Failure to Implement Care Plan for Safe Resident Transfer
Penalty
Summary
The facility failed to consistently implement a comprehensive care plan for a resident with multiple diagnoses, including scoliosis, unsteadiness on feet, dementia, and a history of fractures and falls. The resident was assessed as having moderate cognitive impairment and required staff assistance for activities of daily living, including transfers, for which the care plan specified the use of a mechanical stand-up lift with two staff members. Despite this, on the day of the incident, a CNA attempted to transfer the resident without the stand-up lift and without a second staff member, resulting in the resident falling to the floor. The incident occurred when the CNA, believing the resident could bear weight and pivot, assisted the resident from bed to wheelchair without following the care plan's specified interventions. During the transfer, the resident's shoe slipped, causing the resident's legs to give out and leading to a fall. The CNA admitted to not using the stand-up lift and was uncertain if she had reviewed the care plan prior to providing care that day.
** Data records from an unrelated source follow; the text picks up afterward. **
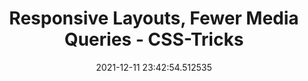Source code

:---
date: 2021-12-11 23:42:54.512535
link:
  source: web
  source_url: https://roytang.net
  text: Responsive Layouts, Fewer Media Queries - CSS-Tricks
  url: https://css-tricks.com/responsive-layouts-fewer-media-queries/
source: web
syndicated:
- type: mastodon
  url: https://mastodon.technology/users/roytang/statuses/107430948058150842
- type: twitter
  url: https://twitter.com/roytang/status/1469814987602333700/
tags:
- css
- software-development
title: Responsive Layouts, Fewer Media Queries - CSS-Tricks
---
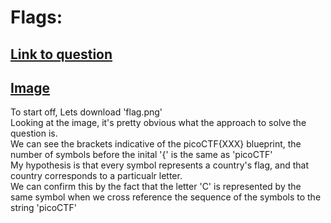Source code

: # Flags:
## [Link to question](https://play.picoctf.org/practice/challenge/31?page=1&search=Flags)
## [Image](https://jupiter.challenges.picoctf.org/static/fbeb5f9040d62b18878d199cdda2d253/flag.png)

To start off, Lets download 'flag.png'<br>
Looking at the image, it's pretty obvious what the approach to solve the question is.<br>
We can see the brackets indicative of the picoCTF{XXX} blueprint, the number of symbols before the inital '{' is the same as 'picoCTF'<br>
My hypothesis is that every symbol represents a country's flag, and that country corresponds to a particualr letter.<br>
We can confirm this by the fact that the letter 'C' is represented by the same symbol when we cross reference the sequence of the symbols to the string 'picoCTF'<br>
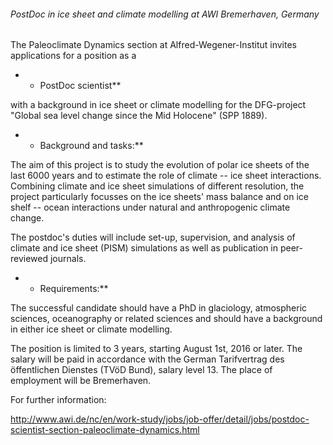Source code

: ###### PostDoc in ice sheet and climate modelling at AWI Bremerhaven, Germany

The Paleoclimate Dynamics section at Alfred-Wegener-Institut invites
applications for a position as a

-   -   PostDoc scientist**

with a background in ice sheet or climate modelling for the DFG-project
"Global sea level change since the Mid Holocene" (SPP 1889).

-   -   Background and tasks:**

The aim of this project is to study the evolution of polar ice sheets of
the last 6000 years and to estimate the role of climate -- ice sheet
interactions. Combining climate and ice sheet simulations of different
resolution, the project particularly focusses on the ice sheets\' mass
balance and on ice shelf -- ocean interactions under natural and
anthropogenic climate change.

The postdoc's duties will include set-up, supervision, and analysis of
climate and ice sheet (PISM) simulations as well as publication in
peer-reviewed journals.

-   -   Requirements:**

The successful candidate should have a PhD in glaciology, atmospheric
sciences, oceanography or related sciences and should have a background
in either ice sheet or climate modelling.

The position is limited to 3 years, starting August 1st, 2016 or later.
The salary will be paid in accordance with the German Tarifvertrag des
öffentlichen Dienstes (TVöD Bund), salary level 13. The place of
employment will be Bremerhaven.

For further information:

<http://www.awi.de/nc/en/work-study/jobs/job-offer/detail/jobs/postdoc-scientist-section-paleoclimate-dynamics.html>
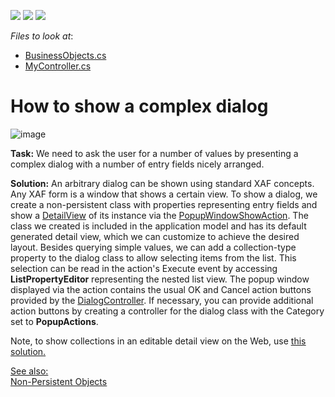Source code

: <!-- default badges list -->
![](https://img.shields.io/endpoint?url=https://codecentral.devexpress.com/api/v1/VersionRange/128593301/22.2.4%2B)
[![](https://img.shields.io/badge/Open_in_DevExpress_Support_Center-FF7200?style=flat-square&logo=DevExpress&logoColor=white)](https://supportcenter.devexpress.com/ticket/details/E5067)
[![](https://img.shields.io/badge/📖_How_to_use_DevExpress_Examples-e9f6fc?style=flat-square)](https://docs.devexpress.com/GeneralInformation/403183)
<!-- default badges end -->
<!-- default file list -->
*Files to look at*:

* [BusinessObjects.cs](./CS/EFCore/ComplexDialogEF/ComplexDialogEF.Module/BusinessObjects/BusinessObjects.cs)
* [MyController.cs](./CS/EFCore/ComplexDialogEF/ComplexDialogEF.Module/Controllers/MyController.cs ) 
<!-- default file list end -->
# How to show a complex dialog

![image](https://user-images.githubusercontent.com/14300209/229573300-ecc21bd7-51e2-4cd9-bf34-cc6c73622efb.png)


<p><strong>Task:</strong> We need to ask the user for a number of values by presenting a complex dialog with a number of entry fields nicely arranged.</p>
<p><strong>Solution:</strong> An arbitrary dialog can be shown using standard XAF concepts. Any XAF form is a window that shows a certain view. To show a dialog, we create a non-persistent class with properties representing entry fields and show a <a href="https://documentation.devexpress.com/eXpressAppFramework/clsDevExpressExpressAppDetailViewtopic.aspx">DetailView</a> of its instance via the <a href="https://docs.devexpress.com/eXpressAppFramework/402158/getting-started/in-depth-tutorial-blazor/add-actions-menu-commands/add-an-action-that-displays-a-pop-up-window?p=netstandard">PopupWindowShowAction</a>. The class we created is included in the application model and has its default generated detail view, which we can customize to achieve the desired layout. Besides querying simple values, we can add a collection-type property to the dialog class to allow selecting items from the list. This selection can be read in the action's Execute event by accessing <strong>ListPropertyEditor</strong> representing the nested list view. The popup window displayed via the action contains the usual OK and Cancel action buttons provided by the <a href="https://documentation.devexpress.com/eXpressAppFramework/clsDevExpressExpressAppSystemModuleDialogControllertopic.aspx">DialogController</a>. If necessary, you can provide additional action buttons by creating a controller for the dialog class with the Category set to <strong>PopupActions</strong>.</p>
<p>Note, to show collections in an editable detail view on the Web, use <a href="https://docs.devexpress.com/eXpressAppFramework/113230/task-based-help/views/how-to-hide-collection-properties-in-an-edit-mode-detail-view-for-an-asp-net-application?v=20.2"><u>this solution</u></a><u>.</u><u></u></p>
<p><u>See also:<br><a href="https://documentation.devexpress.com/eXpressAppFramework/CustomDocument116516.aspx">Non-Persistent Objects</a><br></u></p>

<br/>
Other staff, including another CNA and an LPN, confirmed that the resident was care planned for two-person assistance with a stand-up lift and that this protocol was not followed during the incident. As a result of the improper transfer, the resident sustained an acute fracture of the right femur, confirmed by radiology and requiring orthopedic consultation. Interviews with facility staff, including the DON and compliance officer, revealed that staff are expected to review and follow care plans for all residents, particularly regarding transfer methods. The facility's policy requires that care plan interventions be implemented as written, but in this case, the specified transfer protocol was not followed, directly leading to the resident's injury.